For the first time in over two decades, Santa Barbara Unified will have a dual-language immersion (DLI) elementary school.
McKinley Elementary was selected as the campus for the district’s new DLI program to launch in the 2021-22 school year in kindergarten and each year thereafter will add the next grade.
It’s a 90:10 model, meaning that pre-K through first grade students spend 90 percent of instruction in Spanish and 10 percent in English. Over their elementary years, English instruction increases until 5th grade, when 50 percent of the day is spent in each language.
“We’re providing a gift to students to connect with cultures that they might have not connected to before,” said McKinley principal Elena Garcia-Yoshitomi. “They might be able to connect with their own culture in a way that wouldn’t have necessarily been supported at some point. There’s so much more to this than just literacy scores.”
Though boosting literacy is a critical goal for the school, DLI offers more. And everyone benefits, regardless of their native language.
“English-only students are going to not just become bilingual but really be able to connect with other communities,” said Maria Larios-Horton, executive director of diversity, equity, and family engagement programs at Santa Barbara Unified. “Out of all of that comes to this idea of a more empathetic student, a more aware student.

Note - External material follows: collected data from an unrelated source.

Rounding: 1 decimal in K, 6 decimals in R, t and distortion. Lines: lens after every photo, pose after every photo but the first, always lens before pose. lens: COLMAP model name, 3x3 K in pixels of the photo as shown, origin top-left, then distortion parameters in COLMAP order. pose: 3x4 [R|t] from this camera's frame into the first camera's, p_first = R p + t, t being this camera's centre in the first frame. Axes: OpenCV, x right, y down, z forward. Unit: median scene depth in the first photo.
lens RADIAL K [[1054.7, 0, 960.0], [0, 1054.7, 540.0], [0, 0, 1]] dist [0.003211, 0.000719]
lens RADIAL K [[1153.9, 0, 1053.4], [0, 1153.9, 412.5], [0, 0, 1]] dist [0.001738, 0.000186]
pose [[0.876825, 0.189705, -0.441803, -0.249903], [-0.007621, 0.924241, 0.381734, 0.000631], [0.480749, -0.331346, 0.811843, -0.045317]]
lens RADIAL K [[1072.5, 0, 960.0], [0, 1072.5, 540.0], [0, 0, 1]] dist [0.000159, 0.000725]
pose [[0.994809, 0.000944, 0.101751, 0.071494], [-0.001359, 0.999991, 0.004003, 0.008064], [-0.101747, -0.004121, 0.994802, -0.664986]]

“Let’s say I don’t look like some of our other families; maybe my child has blonde hair and blue eyes,” she continued. “By the end of kindergarten, you’ll be able to see the children talking to one another in Spanish, singing together, talking together. It will bring tears to your eyes.”
Larios-Horton explained that bilingualism will help students in so many areas beyond reading. She said that bilingual students outperform monolingual students in creativity, attention to detail, switching between tasks, problem solving, and more. But why is it that despite overwhelming research, critics still say DLI programs produce poor test scores?

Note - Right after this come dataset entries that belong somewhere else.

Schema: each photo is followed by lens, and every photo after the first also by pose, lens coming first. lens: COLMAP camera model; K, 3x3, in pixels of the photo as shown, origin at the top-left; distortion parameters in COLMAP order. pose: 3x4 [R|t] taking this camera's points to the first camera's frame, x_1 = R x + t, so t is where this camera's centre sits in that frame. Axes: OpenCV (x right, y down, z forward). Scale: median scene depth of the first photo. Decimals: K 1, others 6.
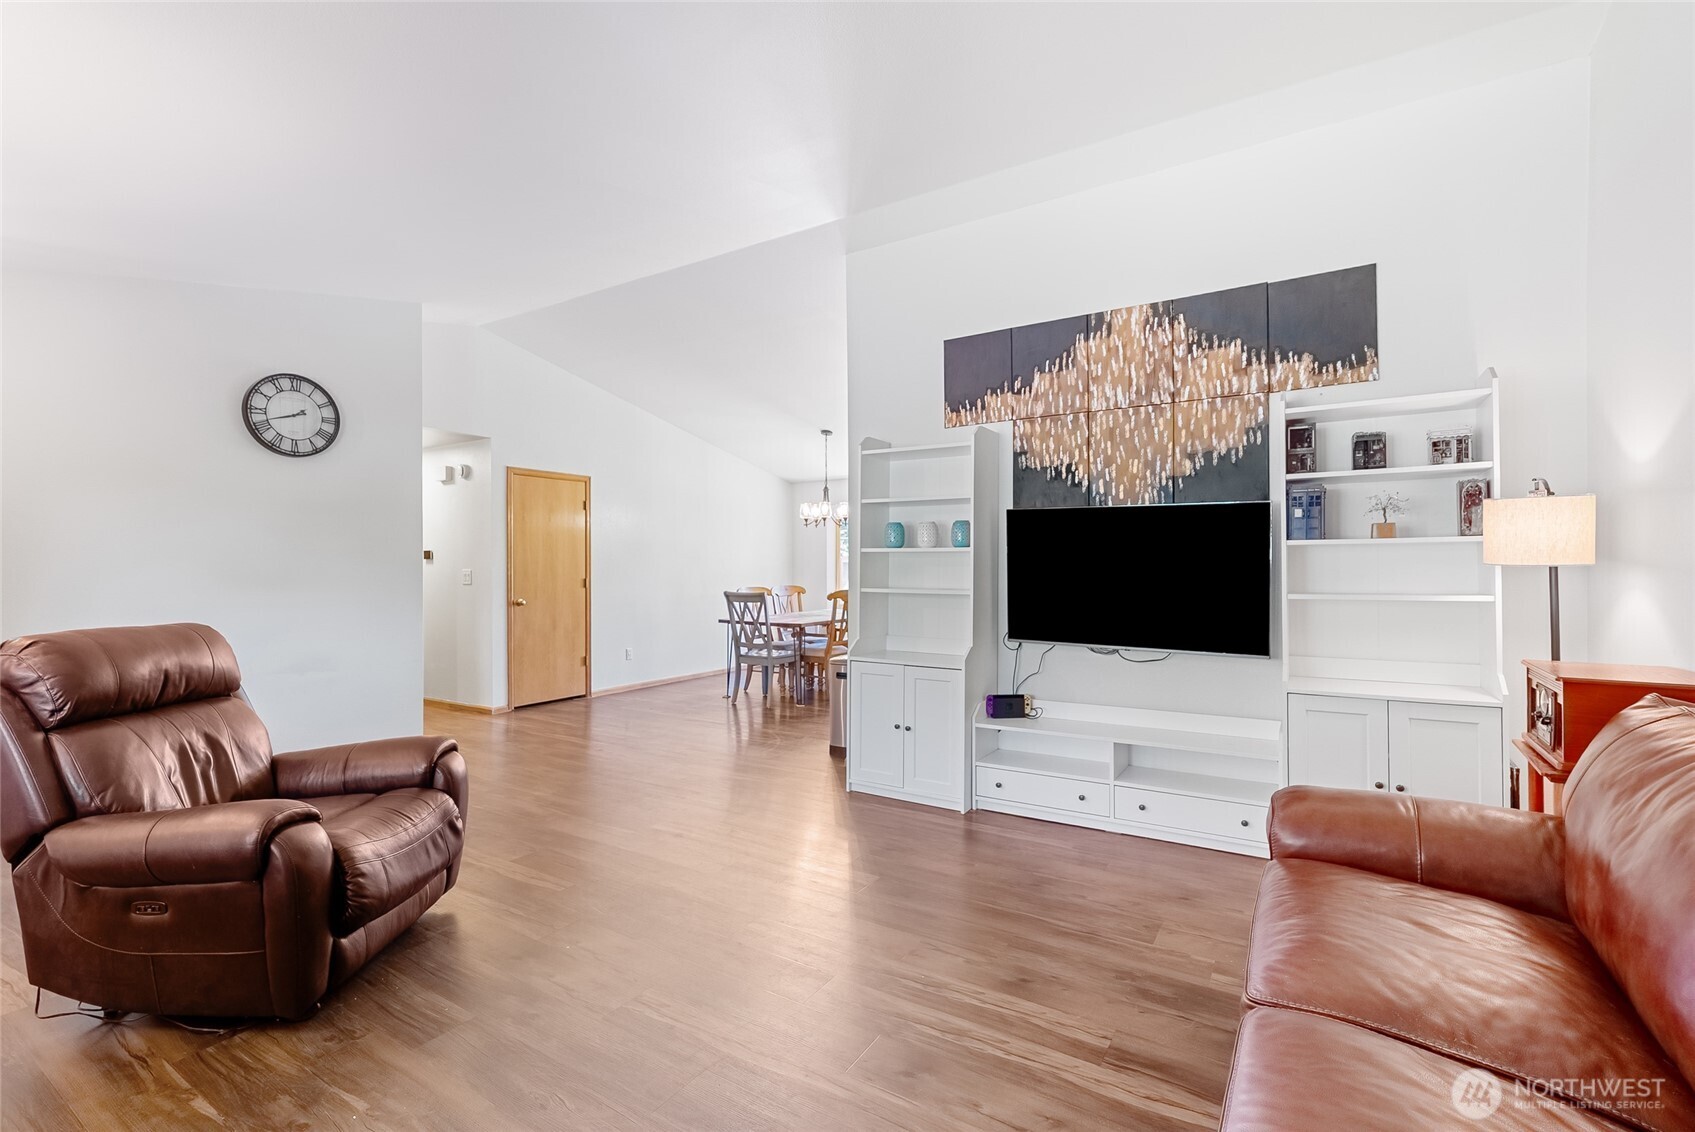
lens RADIAL K [[750.9, 0, 861.7], [0, 750.9, 563.6], [0, 0, 1]] dist [0.004384, -0.000320]
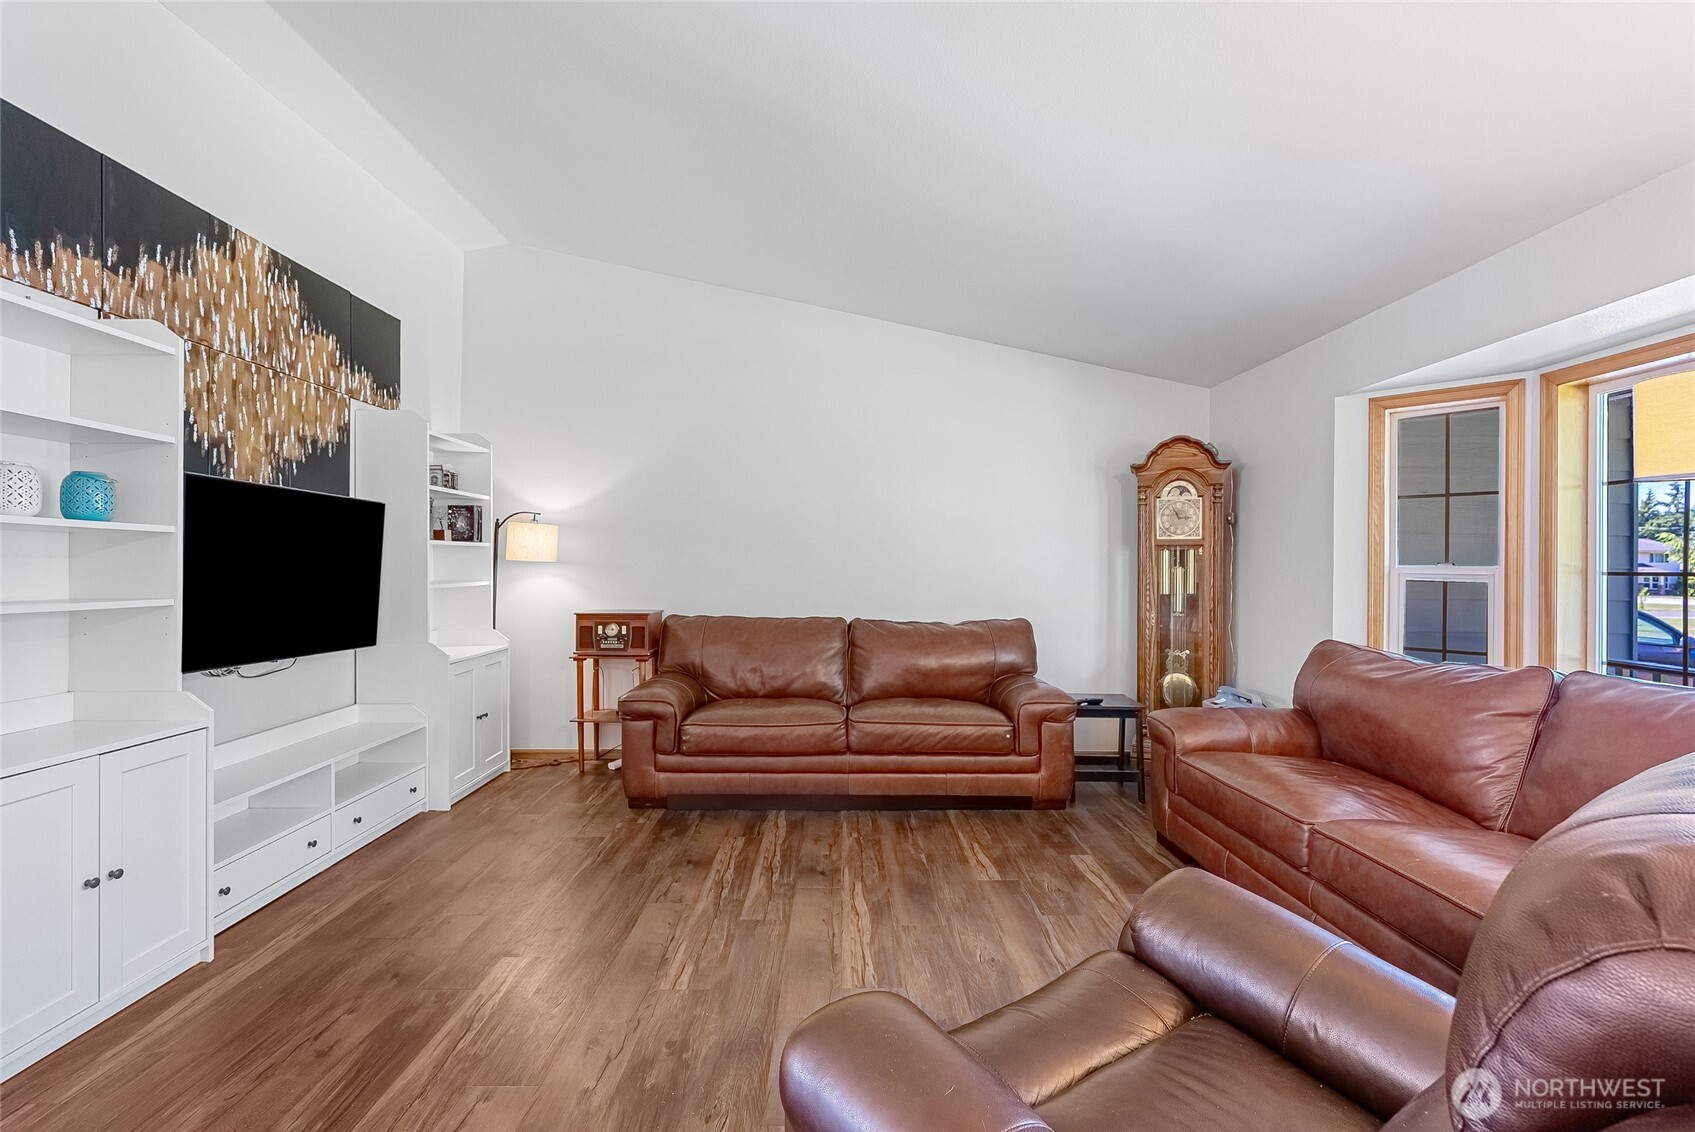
lens RADIAL K [[750.9, 0, 844.2], [0, 750.9, 561.7], [0, 0, 1]] dist [0.004384, -0.000320]
pose [[-0.521240, 0.010311, 0.853348, -0.648940], [-0.000572, 0.999923, -0.012432, 0.014297], [-0.853410, -0.006969, -0.521194, 0.867752]]
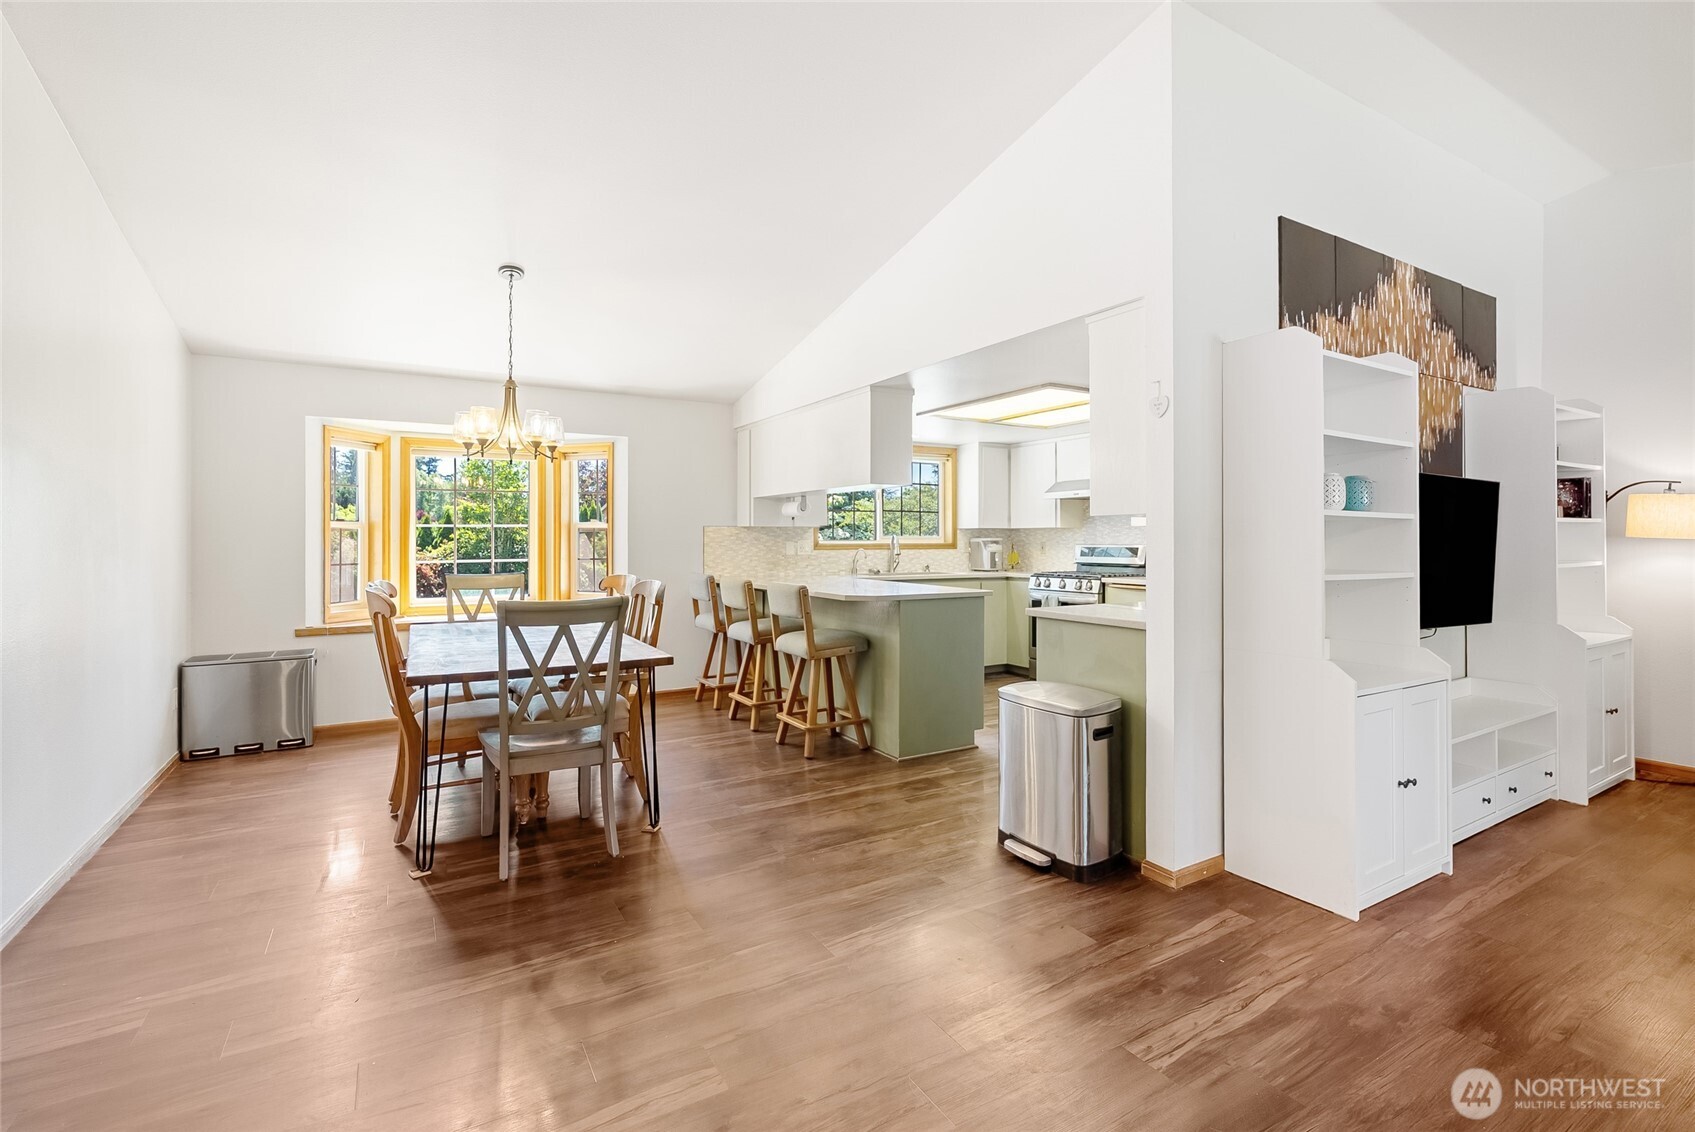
lens RADIAL K [[750.9, 0, 844.0], [0, 750.9, 537.3], [0, 0, 1]] dist [0.004384, -0.000320]
pose [[0.475089, 0.009162, 0.879890, -0.785657], [-0.004883, 0.999958, -0.007775, 0.010380], [-0.879924, -0.000602, 0.475114, 1.155415]]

California has yet to catch up with creating a proper assessment for DLI. “At this time, we’re still measuring students’ achievement against a metric that was not designed for our students,” Larios-Horton said. She explained that the test in elementary schools will show DLI students are not up to speed with English-only students, but that’s only because they are carrying that double-linguistic load that is only going to reinforce their knowledge — but it won’t show up on tests until junior high.
Garcia-Yoshitomi said that her DLI staff have been working hard to prepare for the launch next fall. Cynthia Esquivel, a kindergarten teacher at McKinley, will teach kindergarten in the DLI program next fall.
“I always wanted to be a bilingual teacher,” Esquivel said. “I’m so excited. It’s going to build such deeper connections to the content for the kids… It’s like we are making history.”